§ **Consegna A**
Le seguenti affermazioni concordano con l'articolo su John Elkann e la Juventus? Rispondi sì o no per ciascuna e cita tra virgolette le parole dell'articolo che lo stabiliscono.
(i) Exor controlla la Juventus con il 63,80%.
(ii) Elkann ha rilasciato l'intervista al Corriere della Sera.
(iii) Elkann tende a sminuire il nuovo traguardo raggiunto dalla squadra.
§ **Consegna B**
Prosegui l'articolo su John Elkann e la Juventus, partendo subito dopo la sua ultima frase.

§ **Estratto fornito**

-*-

John Elkann, la Juve e la cultura vincente

di Leonardo Dorini |

Il nono scudetto della Juve, ma anche la Ferrari che stenta: John Elkann fa il punto sui due gioielli dello sport di casa Exor, la cassaforte della famiglia Agnelli che controlla il Club Bianconero con il 63,80%, ed ha in portafoglio partecipazioni di rilievo nel settore automotive (con Ferrari, CNH ed FCA, prossima alla fusione con Peugeut), nel settore delle assicurativo, con PartneRe, ed in quello editoriale con le partecipazioni in The Economist e GEDI.

Il presidente di Exor, in una lunga intervista alla Gazzetta dello Sport, si dichiara subito felice del nuovo importante traguardo, non si sogna minimamente di sminuirlo, come troppo spesso accade a qualcuno di noi tifosi un po’ troppo abituati a trionfare in Italia: e il suo primo riconoscimento (“un merito straordinario”) va al cugino Andrea Agnelli, il condottiero di questa lunga infilata di successi, che ha appena festeggiato i 10 anni di presidenza del club bianconero, per la gran parte passati da campione d’Italia.

Rilevante il riferimento di Elkann anche al lavoro “fuori dal campo” fatto dalla Juventus: si riferiva certamente al turnaround impressionante messo in atto dal Club in questi anni, modificando il suo modo di operare e comprendendo prima di tutti gli altri in Italia quali erano i nuovi driver di sviluppo del business calcio e le modalità per crescere nei ricavi, oltre che nei successi sportivi.

-*-

§ **Record forniti**

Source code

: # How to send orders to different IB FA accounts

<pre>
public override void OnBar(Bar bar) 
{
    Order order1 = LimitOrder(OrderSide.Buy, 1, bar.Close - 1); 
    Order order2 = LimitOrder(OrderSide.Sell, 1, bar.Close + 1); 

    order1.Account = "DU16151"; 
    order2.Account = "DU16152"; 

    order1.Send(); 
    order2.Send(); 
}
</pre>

-*-

§ **Risposta A**
(i) Sì: "controlla il Club Bianconero con il 63,80%".
(ii) No: "in una lunga intervista alla Gazzetta dello Sport".
(iii) No: "non si sogna minimamente di sminuirlo".

§ **Risposta B**
Elkann continua a citare il Presidente della Juve quando ricorda, dopo la vittoria dei primi 5 titoli, le parole di Andrea sul fatto che era “più difficile arrivare a 10 scudetti di fila che vincere la Champions”: sembra ieri, ma sono arrivati altri 4 titoli e si sa, ormai, che il decimo è nelle mire dei bianconeri e della loro “cultura vincente”, della “mentalità Juve, che significa non dare mai niente per scontato”, nelle parole di John Elkann.

C’è il dualismo con la Champions, si dirà, questo frutto proibito che non si riesce a cogliere: Elkann usa parole molto posate, parlando di una competizione a “tappe accelerate”: sa perfettamente che vi possono essere molte più incognite del normale, quest’anno, a partire dal ritorno col Lione. Come già aveva fatto Mr. Sarri, il leader del gruppo Exor inquadra perfettamente i temi della partita del 7 agosto: da un lato “l’abitudine al ritmo” dei bianconeri, dall’altro la “freschezza atletica” dei francesi…un bel rebus sui cui non sbilancia (“partita difficile”).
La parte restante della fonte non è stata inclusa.